Missouri lawmakers seek to honor Holocaust hero who lived in St. Louis

Eric Berger, Associate Editor

Diplomat Carl Lutz, who worked in St. Louis in from 1933-1934, would later save thousands of Jews during the Holocaust.

A pair of Republican Missouri lawmakers, Sen. Roy Blunt and Rep. Blaine Luetkemeyer, have introduced resolutions to honor a Swiss diplomat with ties to St. Louis who saved thousands of Jews during World War II

Carl Lutz arrived in Budapest in January 1942 to serve as Switzerland’s vice-consul and represent British and U.S. interests because the countries had cut off relations with Hungary. Once the Germans began occupying Hungary in March 1944 and sending Jews to extermination camps, Lutz tried to persuade the Hungarians to stop the deportations. When the Hungarian leader Miklos Horthy offered to allow some Jews to leave for Palestine, Lutz issued 7,800 emigration certificates for Jews and arranged so that they not only protected the individuals, but also their families. Lutz also negotiated with the Hungarian authorities to establish 76 “safe houses” around Budapest that Nazi and Hungarian forces were prohibited from entering and could thus shelter Jews.
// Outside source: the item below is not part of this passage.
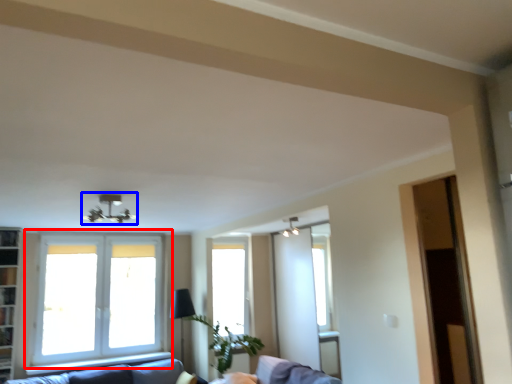
Question: Which point is further to the camera, window (highlighted by a red box) or light fixture (highlighted by a blue box)?

Choices:
 (A) window
 (B) light fixture

Answer: (A)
Lutz is credited with saving more than 62,000 Jews.

“Carl Lutz is a hero in the truest sense of the word,” Blunt stated in a news release. “In the face of unthinkable horrors, Lutz put his own life at risk to facilitate the largest civilian rescue mission of Jews during World War II. I’m proud to introduce this resolution with Senator [Bob] Casey to honor a remarkable man and ensure his incredible acts of selflessness and bravery are remembered for years to come.”

Lutz’s connection to the St. Louis area dates to before the war. He was born in Walzenhausen, Switzerland in 1895 and immigrated to the United States in 1913 and spent five years working in Granite City, Ill., before attending Central Wesleyan College in Warrenton, Mo.

Lutz also served in the Swiss Consulate in St. Louis from 1933 to 1934.

“While others stood by and did nothing, Carl Lutz risked his life and career to rescue tens of thousands of Jews during the Holocaust,” Don Hannon, acting executive director of the St. Louis Holocaust museum, stated in the news release. “Lutz’s story is relatively unknown, but we are working to change that. Sharing his story teaches our students what empathy and courage look like in action. “As our world continues to face hatred and division in so many places, that lesson is more important than ever before. We are proud to work with Senator Blunt and Senator Casey to honor this former Missourian’s story, so that Carl Lutz will be a forgotten hero no more.”